MEN'S BASKETBALL | After Home Opener, Questions Linger About Post Play
Published: Tuesday, November 13, 2012
Updated: Tuesday, November 13, 2012 02:11
Less than 48 hours after leaving the Slip ’n Slide that passed for a basketball court aboard the USS Bataan, the Georgetown men’s basketball team found itself locked in a pitched battle that it didn’t seem to expect 647 miles north at Verizon Center Sunday night.
From all appearances, the journey to play aboard a naval vessel did nothing to help the Blue and Gray gain their sea legs. At points against Duquesne, it seemed as if the Hoyas’ hands were as slippery as Friday night’s floor.
We don’t know what the box score would have looked like had Georgetown taken on Florida for a full 40 minutes. But with the benefit of a complete game Sunday, several trends have become apparent early in the season.
For starters, freshman guard D’Vauntes Smith-Rivera has made a statement faster than hardly anyone anticipated. Yes, the Oak Hill Academy product was highly touted and made quite the splash in Kenner League play this summer. But the rookie’s statistics Sunday were eye-popping, as Head Coach John Thompson III explained in his typical low-key manner.
“He was open, and he can shoot, and he can score and he’s a very good passer — it just so happened tonight that he was the recipient. We needed that. We were struggling a little bit, and he made shots,” Thompson III said.
Did he ever. The freshman went 6-for-7 from the floor, including 4-for-4 from beyond the arc. He also knocked down three of his four free throws, leading to a tally of 19 points.
One reason the freshmen guard stood out was the relative absence of junior Markel Starks in both the Jacksonville no-contest and in the early going against the Dukes.
Although he ignited as the game went on, Starks nevertheless finished a poor 3-for-11 overall. Georgetown’s starting point guard, who seemed early on to be more of a hardwood headache than a floor general, turned the ball over twice and only notched one assist. The only exception was a fast break in which Starks wisely dished the ball to Smith-Rivera for an easy lay-in. There again, however, the freshman got the credit.
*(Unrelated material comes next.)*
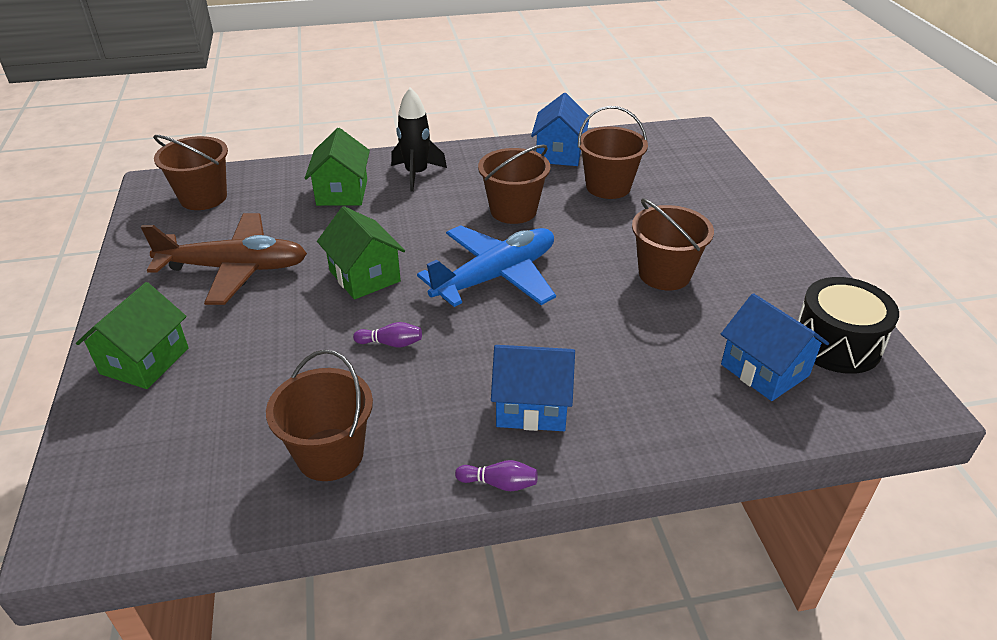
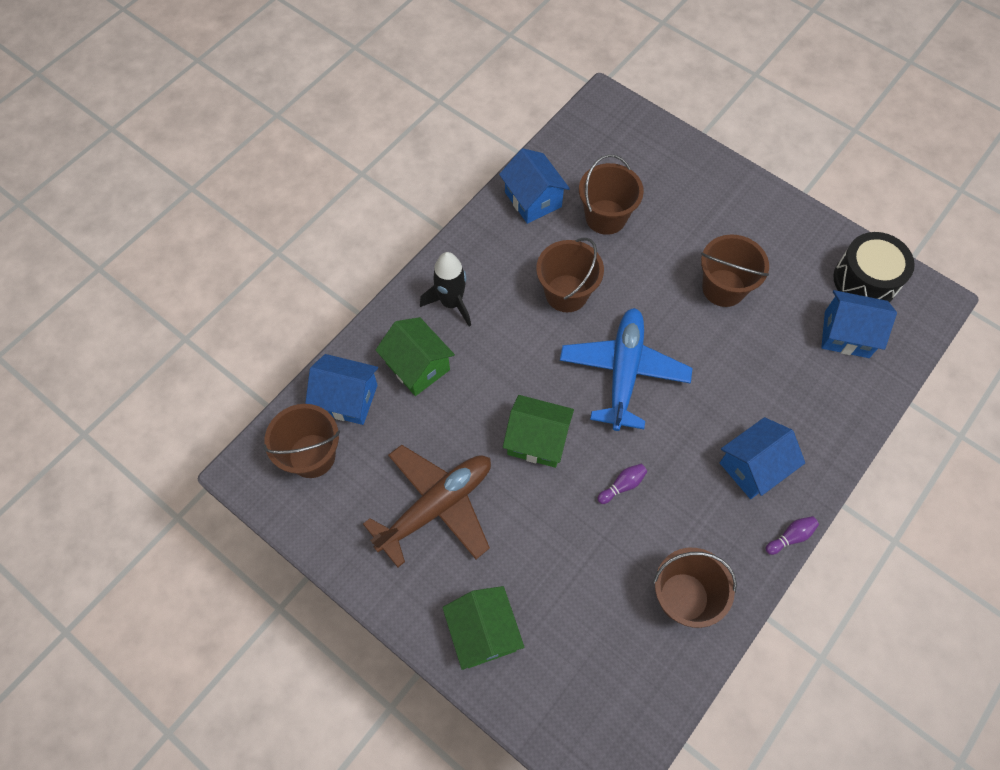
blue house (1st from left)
Although he turned the ball over twice, that was not as bad as the total of sophomore center Mikael Hopkins, who recorded four turnovers playing in the post. That illuminated another trend, this one particularly disturbing: Georgetown’s question marks around the hoop.
Sophomore forward Otto Porter Jr. left the game early after a hit to the head, and it is a credit to his teammates — particularly sophomore Greg Whittington and junior Nate Lubick — that his absence didn’t sink the team.
Whittington was particularly aggressive on the glass — the sophomore notched 15 boards in his 40 minutes, 12 of which came on the defensive end. That limited shot opportunities for the Dukes, although they still finished with eight more field goal attempts than the Hoyas.
Lubick has shown a new dimension in both games, but it would be much more helpful for the Hoyas if he could finish the attempts he has been making. His 3-for-8 tally looks worse when you consider that four misses came around the rim.
What was perhaps most surprising was the small number of players in Georgetown’s rotation. Of the 14-member roster, only six saw more than six minutes of playing time.
One surprise entrant to the court was junior center Moses Ayegba. After sitting out last season with a torn ACL, he was painfully slow — and it seems that he has a ways to go before he can make a significant contribution to the Hoyas.
While the game was too close for comfort, the pitifully small crowd of 8,213 — including one half-empty student section — was never in much doubt that Georgetown would notch the victory.
It took clutch free throws to seal the deal, however, which raises the Hoyas’ final, eminently correctable problem: missed free throws, of which there were nine.
For a basketball team at a Catholic school, blown chances at the charity stripe might be the eighth deadly sin. But even worse, perhaps, is how few people attended Sunday night’s game.
Part of being a fan is watching a squad develop, and the Blue and Gray will certainly be doing a lot of that as they sort out sloppy guard play and roles in the post.
Fans cannot control whether that improvement will come against Liberty tomorrow or if Porter Jr. will make it onto the floor after his apparent injury Sunday night. What they control is ensuring that there are more than 8,123 people in the Phone Booth to watch.